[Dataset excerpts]

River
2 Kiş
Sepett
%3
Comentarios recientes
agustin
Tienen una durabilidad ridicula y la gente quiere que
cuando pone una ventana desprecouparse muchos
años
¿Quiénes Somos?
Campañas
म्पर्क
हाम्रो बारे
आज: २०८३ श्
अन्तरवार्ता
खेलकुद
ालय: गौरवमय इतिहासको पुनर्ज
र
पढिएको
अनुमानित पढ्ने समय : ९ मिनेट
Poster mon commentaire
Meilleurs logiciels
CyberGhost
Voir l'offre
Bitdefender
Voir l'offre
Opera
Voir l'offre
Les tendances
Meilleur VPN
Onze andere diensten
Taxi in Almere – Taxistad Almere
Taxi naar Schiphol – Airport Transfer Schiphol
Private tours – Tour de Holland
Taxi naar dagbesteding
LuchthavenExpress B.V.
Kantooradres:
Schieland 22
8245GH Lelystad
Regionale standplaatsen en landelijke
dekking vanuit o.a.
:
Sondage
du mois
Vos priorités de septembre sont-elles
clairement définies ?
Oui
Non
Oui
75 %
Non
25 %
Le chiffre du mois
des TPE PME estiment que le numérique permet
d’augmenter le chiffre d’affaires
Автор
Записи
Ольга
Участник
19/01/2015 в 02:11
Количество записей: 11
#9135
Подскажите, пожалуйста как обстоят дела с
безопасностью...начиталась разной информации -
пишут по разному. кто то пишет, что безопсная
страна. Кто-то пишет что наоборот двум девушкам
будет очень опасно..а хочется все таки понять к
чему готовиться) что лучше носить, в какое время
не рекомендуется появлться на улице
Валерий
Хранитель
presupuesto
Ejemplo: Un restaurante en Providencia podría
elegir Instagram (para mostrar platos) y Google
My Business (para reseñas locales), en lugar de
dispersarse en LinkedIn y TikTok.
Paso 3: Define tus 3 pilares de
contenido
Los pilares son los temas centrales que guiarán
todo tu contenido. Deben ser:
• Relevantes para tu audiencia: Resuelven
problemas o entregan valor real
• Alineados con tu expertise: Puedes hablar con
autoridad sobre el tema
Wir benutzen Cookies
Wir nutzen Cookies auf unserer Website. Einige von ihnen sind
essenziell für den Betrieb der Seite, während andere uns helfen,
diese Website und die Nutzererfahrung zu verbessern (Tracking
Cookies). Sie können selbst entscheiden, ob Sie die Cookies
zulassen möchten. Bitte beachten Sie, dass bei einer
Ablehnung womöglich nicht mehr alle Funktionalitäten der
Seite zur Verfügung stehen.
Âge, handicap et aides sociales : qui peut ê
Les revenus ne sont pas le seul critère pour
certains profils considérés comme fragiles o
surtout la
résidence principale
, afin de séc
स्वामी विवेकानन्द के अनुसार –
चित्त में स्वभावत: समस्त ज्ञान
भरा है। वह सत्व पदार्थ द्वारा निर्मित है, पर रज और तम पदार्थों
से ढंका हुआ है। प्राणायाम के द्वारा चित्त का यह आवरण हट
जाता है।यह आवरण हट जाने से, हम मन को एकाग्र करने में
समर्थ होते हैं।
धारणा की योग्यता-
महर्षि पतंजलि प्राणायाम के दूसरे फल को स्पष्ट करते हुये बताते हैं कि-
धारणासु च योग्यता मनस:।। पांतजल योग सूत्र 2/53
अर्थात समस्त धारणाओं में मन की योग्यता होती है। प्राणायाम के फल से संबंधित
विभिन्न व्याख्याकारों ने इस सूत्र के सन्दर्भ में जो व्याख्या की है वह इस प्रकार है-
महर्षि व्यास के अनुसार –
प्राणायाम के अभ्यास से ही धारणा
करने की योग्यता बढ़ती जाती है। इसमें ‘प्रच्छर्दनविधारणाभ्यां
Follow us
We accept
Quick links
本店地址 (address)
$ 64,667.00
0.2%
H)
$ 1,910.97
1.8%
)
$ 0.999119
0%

**ASSIGNMENT:** Look back at the entries above. Retype the line with "будет очень опасно..а", the line with "My Business (para", and all lines in between.

**WRITTEN ANSWER:**
будет очень опасно..а хочется все таки понять к
чему готовиться) что лучше носить, в какое время
не рекомендуется появлться на улице
Валерий
Хранитель
presupuesto
Ejemplo: Un restaurante en Providencia podría
elegir Instagram (para mostrar platos) y Google
My Business (para reseñas locales), en lugar de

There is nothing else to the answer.